This report of theOMS shows the need to accelerate the experimentation of new vaccines and to make maximum use of existing vaccines.
The silent pandemic of antimicrobial resistance is a growing public health problem. The WHO calls it a “silent epidemic”.
Approximately five million deaths each year are associated with resistant bacterial infections, including 1.27 million deaths directly attributable to drug resistance.
Prevention of infections through vaccination reduces the use of antibiotics
This resistance does not only affect bacterial infections.
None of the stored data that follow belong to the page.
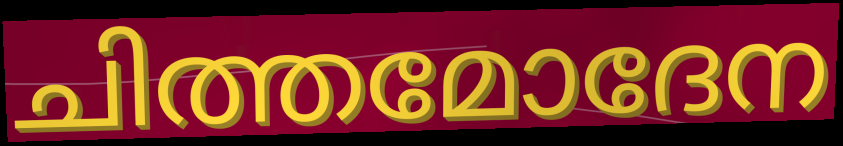
ചിത്തമോദേന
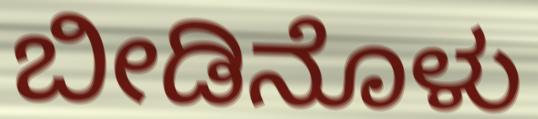
ಬೀಡಿನೊಳು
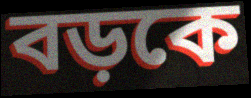
বড়কে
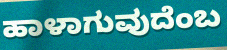
ಹಾಳಾಗುವುದೆಂಬ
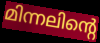
മിന്നലിന്റെ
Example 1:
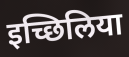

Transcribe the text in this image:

इच्छिलिया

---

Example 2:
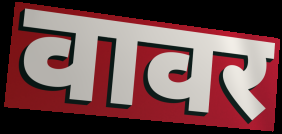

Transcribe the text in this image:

वावर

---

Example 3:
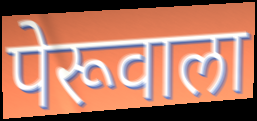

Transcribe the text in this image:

पेरूवाला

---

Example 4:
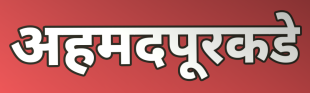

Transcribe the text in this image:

अहमदपूरकडे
It occurs when bacteria, viruses, fungi and parasites evolve, ceasing to respond to drugs, and becoming difficult to treat.
Vaccines are effective tools for preventing infections, including those resistant to antimicrobials.
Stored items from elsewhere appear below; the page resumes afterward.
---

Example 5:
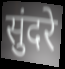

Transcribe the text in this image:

सुंदरे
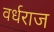
वर्धराज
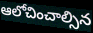
ఆలోచించాల్సిన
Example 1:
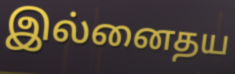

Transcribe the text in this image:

இல்னைதய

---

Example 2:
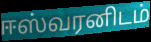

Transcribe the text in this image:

ஈஸ்வரனிடம்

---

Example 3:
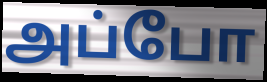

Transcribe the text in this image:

அப்போ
The WHO has identified sixty-one vaccines that are in various stages of development and clinical trials, but the report notes that most of them will not be available for some time.
“Preventing infections through vaccination reduces the need for antibiotics, which is one of the main factors causing AMR. Yet there is a vaccine once morest only one of the six resistant bacteria that cause the most deaths, the one responsible for pneumococcal disease (Streptococcus pneumoniae),” said Dr Hanan Balkhy, WHO Assistant Director-General for Antimicrobial Resistance.
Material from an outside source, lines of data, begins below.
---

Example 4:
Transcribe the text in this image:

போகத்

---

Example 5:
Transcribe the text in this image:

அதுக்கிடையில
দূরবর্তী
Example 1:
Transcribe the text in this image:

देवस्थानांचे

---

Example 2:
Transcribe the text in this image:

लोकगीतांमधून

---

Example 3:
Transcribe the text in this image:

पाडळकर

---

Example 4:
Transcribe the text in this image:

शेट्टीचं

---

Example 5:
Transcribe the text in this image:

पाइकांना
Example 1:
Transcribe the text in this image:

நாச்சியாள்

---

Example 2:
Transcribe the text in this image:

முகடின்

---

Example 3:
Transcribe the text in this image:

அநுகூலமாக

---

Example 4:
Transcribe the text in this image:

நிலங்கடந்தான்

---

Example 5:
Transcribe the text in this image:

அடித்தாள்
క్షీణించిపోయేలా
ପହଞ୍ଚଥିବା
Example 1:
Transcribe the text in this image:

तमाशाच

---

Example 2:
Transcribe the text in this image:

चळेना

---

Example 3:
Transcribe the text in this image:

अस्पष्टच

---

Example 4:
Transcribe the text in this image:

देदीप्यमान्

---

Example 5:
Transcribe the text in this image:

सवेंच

WHO for universal access to existing vaccines
Equitable access to affordable and life-saving vaccines, such as the pneumococcal vaccine, is urgently needed to save lives and limit antimicrobial resistance.
The WHO also calls for universal access to existing vaccines, especially among low-resource populations.
There are already vaccines once morest four priority bacteria: Streptococcus pneumoniae (pneumoccocie), Haemophilus influenzae type b (Hib pneumonia), Mycobacterium tuberculosis (tuberculosis) and Salmonella Typhi (typhoid fever).
Current TB vaccines do not provide enough protection once morest the disease – and the development of more effective TB vaccines needs to be accelerated for the WHO – but the other three vaccines are effective and the agency recommends that more people benefit “if we want to reduce the use of antibiotics and avoid new deaths”.
Accelerate research
“Vaccine development is expensive and presents many scientific challenges. The failure rate is often high, and for candidate vaccines with successful results, complex regulatory and manufacturing requirements impose additional delays. Lessons learned from the development of COVID-19 vaccines must be taken advantage of and the search for vaccines once morest resistant infections must be accelerated,” said Dr Kate O’Brien, Director of WHO’s Department of Immunization, Vaccines and Commodities. biological.